ESXi

 View Only
  • 1.  Purple screen

    Posted Apr 10, 2012 03:55 AM

    I am getting the below purple screens on a system. Is this a CPU problem? Since it shows PCPU 2 didn't have a heartbeat or could this be a system board problem. This is a white box system with I7-2600 cpu.



  • 2.  RE: Purple screen

    Posted Apr 10, 2012 04:11 AM

    It's more like a problem with USB device



  • 3.  RE: Purple screen

    Posted Apr 10, 2012 09:18 AM

    I agree.  Notice the first line of the stack trace (?) mentions ehci_irq and the second line mentions usb.

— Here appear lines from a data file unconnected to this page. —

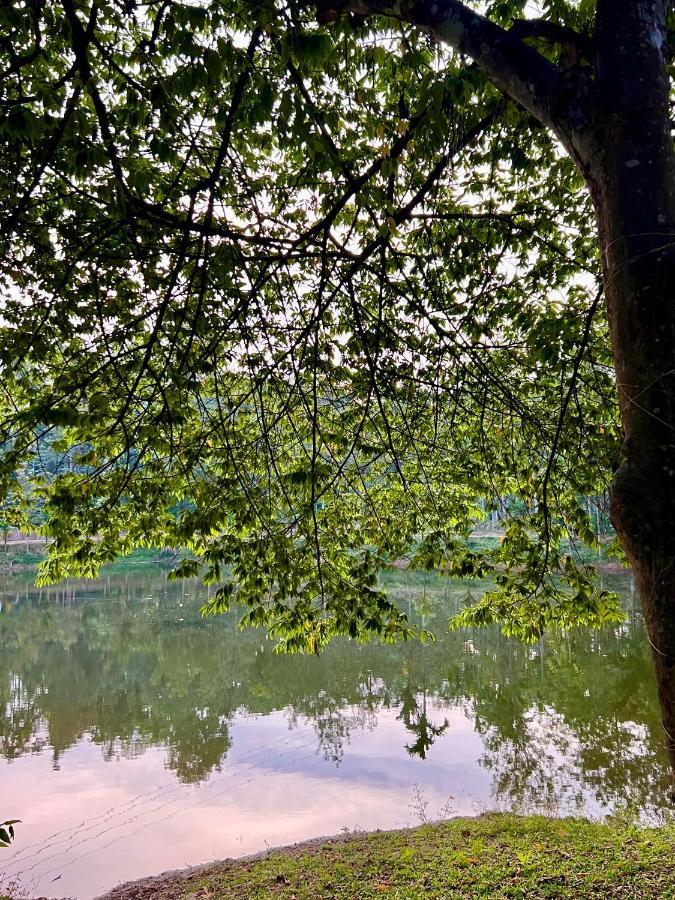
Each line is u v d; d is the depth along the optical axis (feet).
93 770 42.65
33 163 14.75
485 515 27.55
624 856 25.50
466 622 25.26
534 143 20.79
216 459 21.56
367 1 9.35
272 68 11.75
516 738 46.78
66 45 14.19
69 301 18.72
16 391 23.38
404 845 30.27
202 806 37.42
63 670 68.95
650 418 6.61
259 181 21.42
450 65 11.85
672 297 6.64
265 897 25.50
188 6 9.96
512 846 28.19
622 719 49.65
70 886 29.58
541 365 24.32
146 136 13.61
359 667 69.56
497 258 20.84
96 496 19.19
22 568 172.76
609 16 7.49
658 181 6.97
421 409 20.94
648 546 6.49
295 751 45.88
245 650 78.64
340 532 25.07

    You should be able to either pin down which USB device is causing the problem or if you don't use it then disable the controllers one by one in the BIOS.

    If you only have one controller and need a USB keyboard then that could be tricky 8)

    Cheers

    Jon



  • 4.  RE: Purple screen

    Posted May 19, 2012 11:13 AM

    I've run into a similar problem, see attached. P8 Z68-v/GEN3 ASUS MB, 32GIG, also running an i7-2600. esxi 5.0.0 (Build 469512) is running on local ATA, and the data stores are on an Apaptec 5404 RAID 10. This is a new build, running 3 VMs.

    This has happened on 3 of 6 nights, it seems when there is low traffic. The purple screens are all similar to the attached, but different PCPU affected.

    2012-05-14T10:13:11.811Z [2B6C8B90 info 'ha-eventmgr'] Event 129 : Issue detected on vmlocal.stsolo.com in ha-datacenter: Heartbeat: 618: PCPU 6 didn't have a heartbeat for 8 seconds. *may* be locked up


    2012-05-14T10:27:22.808Z [2B687B90 info 'ha-eventmgr'] Event 154 : Issue detected on vmlocal.stsolo.com in ha-datacenter: Heartbeat: 618: PCPU 4 didn't have a heartbeat for 8 seconds. *may* be locked up


    2012-05-14T19:27:01.723Z [FFADDA90 info 'ha-eventmgr'] Event 191 : Issue detected on vmlocal.stsolo.com in ha-datacenter: Heartbeat: 618: PCPU 4 didn't have a heartbeat for 8 seconds. *may* be locked up


    2012-05-18T23:37:22.928Z [FF911A90 info 'ha-eventmgr'] Event 49 : Issue detected on vmlocal.stsolo.com in ha-datacenter: Heartbeat: 618: PCPU 0 didn't have a heartbeat for 8 seconds. *may* be locked up


    2012-05-19T02:43:26.927Z [FFF03B90 info 'ha-eventmgr'] Event 51 : Issue detected on vmlocal.stsolo.com in ha-datacenter: Heartbeat: 618: PCPU 6 didn't have a heartbeat for 8 seconds. *may* be locked up

    In my case, unlike in ehinkle's, it lists "vmware.driveAPI" in the first stack trace.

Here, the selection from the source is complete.